# Data section:
● ● ● ● ●

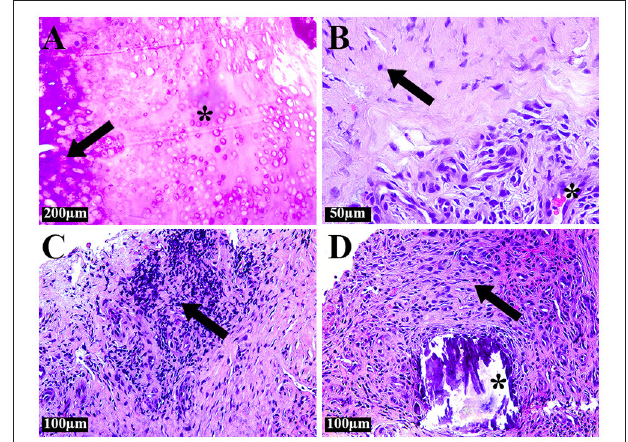
FIGURE 2 | Histological examination of excised tissues. (A) Large area of embryonic cartilage (*). Small chondrocytes without lacunae, dystrophic changes in some cells, uneven distribution of chondrocytes, an increased amount of extracellular matrix. Small area of mature cartilage (arrow). (B) Fibrous connective tissue (arrow). Granulation tissue with numerous blood vessels (*). (C) Fibrous tissue infiltrated with immune cells (arrow). (D) Fragment of mineral deposition (*) surrounded by tissue infiltrated with leukocytes and macrophages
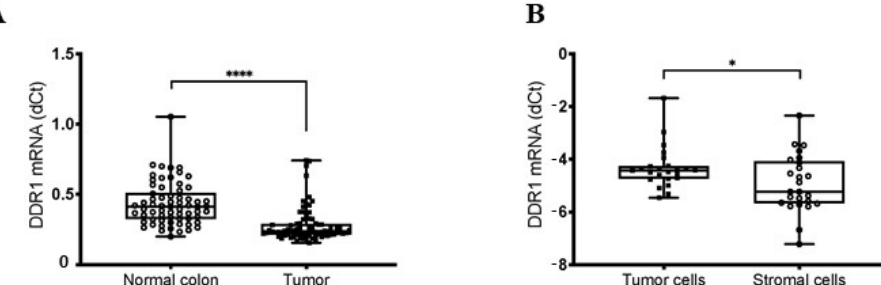
Figure 5. Comparison of DDR1 mRNA expression between tumor cells, normal colon and stromal cells. ( A ) Real-time PCR analysis of the DDR1 mRNA expression performed in colon adenocarcinoma and in normal colon mucosa fresh frozen samples. Values are represented as dCt normalized with RPL32. ( B ) Real-time PCR analysis of the DDR1 mRNA expression performed in adenocarcinoma cells and in stromal cells after laser capture microdissection. Values are represented as dCt normalized with RPL32. * p < 0.05, **** p < 0.0001, Mann Whitney test.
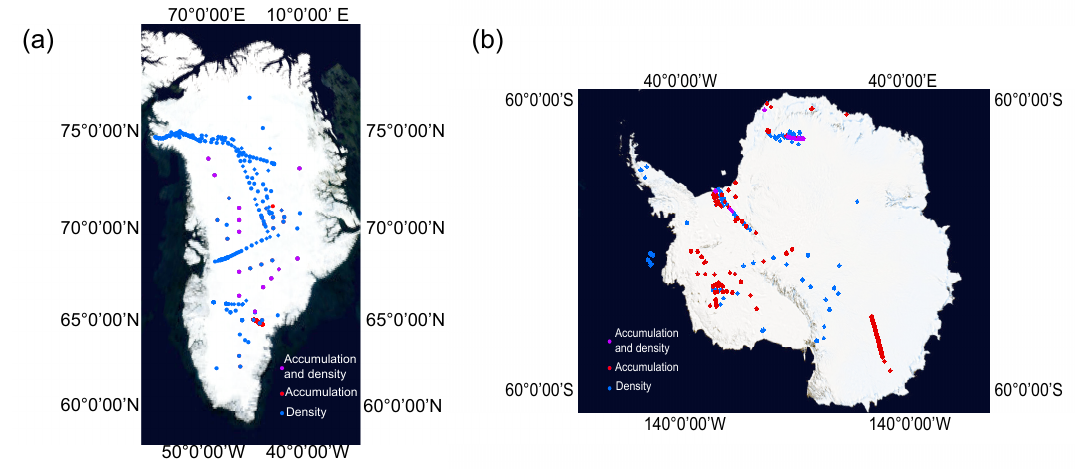
Figure 1. (a) Measurement locations for accumulation (red), snow density (blue), or both (purple) for the SUMup dataset on the GrIS. Snow depth on sea ice data for the Arctic are not shown. (b) Same as above but for the AIS. Locations on sea ice, those in the Bellingshausen Sea, include both snow density and snow depth on sea ice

● ● ● ● ●

# Exercise details:
Drop the images and repeat the data exactly.

# Your solution:
FIGURE 2 | Histological examination of excised tissues. (A) Large area of embryonic cartilage (*). Small chondrocytes without lacunae, dystrophic changes in some cells, uneven distribution of chondrocytes, an increased amount of extracellular matrix. Small area of mature cartilage (arrow). (B) Fibrous connective tissue (arrow). Granulation tissue with numerous blood vessels (*). (C) Fibrous tissue infiltrated with immune cells (arrow). (D) Fragment of mineral deposition (*) surrounded by tissue infiltrated with leukocytes and macrophages
Figure 5. Comparison of DDR1 mRNA expression between tumor cells, normal colon and stromal cells. ( A ) Real-time PCR analysis of the DDR1 mRNA expression performed in colon adenocarcinoma and in normal colon mucosa fresh frozen samples. Values are represented as dCt normalized with RPL32. ( B ) Real-time PCR analysis of the DDR1 mRNA expression performed in adenocarcinoma cells and in stromal cells after laser capture microdissection. Values are represented as dCt normalized with RPL32. * p < 0.05, **** p < 0.0001, Mann Whitney test.
Figure 1. (a) Measurement locations for accumulation (red), snow density (blue), or both (purple) for the SUMup dataset on the GrIS. Snow depth on sea ice data for the Arctic are not shown. (b) Same as above but for the AIS. Locations on sea ice, those in the Bellingshausen Sea, include both snow density and snow depth on sea ice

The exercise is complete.